### EXCERPT

One study found that having asthma was independently associated with both a longer duration of SIPE symptoms and a higher risk of SIPE recurrence.6 However, most studies describing SIPE are of healthy athletes and military trainees.6,7 The most common symptoms are dyspnea and cough, although others include chest pain, chest tightness, tachypnea, hemoptysis, and altered mental status due to hypoxemia.1 A suggested algorithm for diagnosing SIPE includes using pulse oximetry, with a cutoff of 95%, as well as lung ultrasound when SIPE is suspected, but the patient’s Spo2 is above 95% or lung auscultation is clear without crackles.8 The presence of B-lines on lung ultrasound is indicative of pulmonary edema (Fig. 3).
Citation: Aerospace Medicine and Human Performance 95, 12; 10.3357/AMHP.6516.2024

Treatment for SIPE includes supplemental oxygen, diuretics, beta-2 agonists, and noninvasive positive-pressure ventilation,9 in addition to patient rewarming and rest. A 2022 study concluded that noninvasive positive-pressure ventilation was a safe and effective prehospital treatment for SIPE. Some studies recommend treating SIPE with the same therapies used for other forms of noncardiogenic pulmonary edema, including mechanical ventilation if necessary.10 Further research into the efficacy of pharmacotherapy is needed, and not all patients with SIPE require more than supplemental oxygen before recovering, as in this case.
Although many articles describing SIPE state that symptoms usually resolve within 24–48 h, a long-term follow-up study on SIPE found that many patients reported symptoms lasting longer than 2 d, and over 20% of patients had symptoms lasting over 5.6 Recurrence of SIPE symptoms during open water swimming was found in 28% of participants, and many SIPE patients did not attempt open water swimming again during the study period. Patients reported that a SIPE diagnosis did not affect their physical activity levels.6 The risk of recurrence of SIPE may influence whether military trainees are allowed to continue performing jobs with open water swimming or diving duties, though SIPE is thought to resolve after several days and does not seem to affect physical fitness. In our case, the patient was able to return to the STO selection course and complete the remainder of physical activities successfully.

######

Continue the excerpt on SIPE from the point where it stops.

### STUDY MATERIAL

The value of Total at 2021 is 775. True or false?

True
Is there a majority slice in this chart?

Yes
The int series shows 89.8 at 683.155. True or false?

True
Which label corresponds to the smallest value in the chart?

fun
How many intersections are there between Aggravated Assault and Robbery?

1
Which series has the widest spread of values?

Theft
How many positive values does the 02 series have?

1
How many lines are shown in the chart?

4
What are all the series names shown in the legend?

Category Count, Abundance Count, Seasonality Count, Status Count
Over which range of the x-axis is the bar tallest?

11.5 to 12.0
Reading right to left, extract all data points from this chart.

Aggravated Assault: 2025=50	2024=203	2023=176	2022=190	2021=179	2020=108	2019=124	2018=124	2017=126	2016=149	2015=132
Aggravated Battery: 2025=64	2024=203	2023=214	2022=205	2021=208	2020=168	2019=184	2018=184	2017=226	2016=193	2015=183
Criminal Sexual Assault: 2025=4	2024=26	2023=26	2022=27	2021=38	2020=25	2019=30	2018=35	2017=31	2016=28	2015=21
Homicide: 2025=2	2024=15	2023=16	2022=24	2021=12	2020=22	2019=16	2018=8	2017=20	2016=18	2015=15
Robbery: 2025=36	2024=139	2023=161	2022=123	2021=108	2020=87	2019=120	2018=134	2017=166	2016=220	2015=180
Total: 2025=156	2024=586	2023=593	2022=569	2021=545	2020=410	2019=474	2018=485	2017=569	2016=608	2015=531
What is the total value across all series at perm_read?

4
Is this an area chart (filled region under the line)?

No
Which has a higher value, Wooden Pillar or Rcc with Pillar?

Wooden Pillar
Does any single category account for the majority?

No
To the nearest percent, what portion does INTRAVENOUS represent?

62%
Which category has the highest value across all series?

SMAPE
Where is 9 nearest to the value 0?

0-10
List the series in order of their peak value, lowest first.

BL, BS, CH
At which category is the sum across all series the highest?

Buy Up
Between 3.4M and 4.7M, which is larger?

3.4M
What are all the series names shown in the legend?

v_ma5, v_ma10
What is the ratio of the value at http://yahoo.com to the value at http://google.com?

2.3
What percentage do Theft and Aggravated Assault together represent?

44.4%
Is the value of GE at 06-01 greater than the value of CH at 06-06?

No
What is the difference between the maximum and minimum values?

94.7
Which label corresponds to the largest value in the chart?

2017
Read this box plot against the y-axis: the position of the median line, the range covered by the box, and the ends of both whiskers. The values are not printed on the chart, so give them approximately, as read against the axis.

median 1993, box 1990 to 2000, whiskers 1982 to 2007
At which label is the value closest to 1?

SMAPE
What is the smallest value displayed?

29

######

SOLVED EXERCISE:
Though SIPE may affect a small percentage of swimmers, military training in extreme conditions such as cold, lack of sleep, and profound exertion increases the risk for SIPE. Additionally, a patient who develops SIPE in the water is at risk for drowning. As SIPE may be fatal, military providers, especially those working with Special Operations such as in Air Force Special Tactics or Navy SEALS, must be aware of how to diagnose and treat SIPE. Knowledge of SIPE is also important for ED providers who may continue providing care to these patients. It is easy to underestimate disease in a healthy patient such as a military trainee, but SIPE often affects previously healthy athletes, such as the patient described in this case. These patients typically recover quickly; however, they occasionally require early identification and treatment by knowledgeable providers to prevent more serious sequelae. SIPE should be in the differential of any provider covering water-based training or recreational events, even if athletes are in warmer water or swimming short distances in a pool.

Chest X-ray (anterior view) showing bibasilar pulmonary opacities without pneumothorax or cardiomegaly.

Chest X-ray (lateral view) showing bibasilar pulmonary opacities without pneumothorax or cardiomegaly.

Lung ultrasound showing presence of B-lines indicative of pulmonary edema.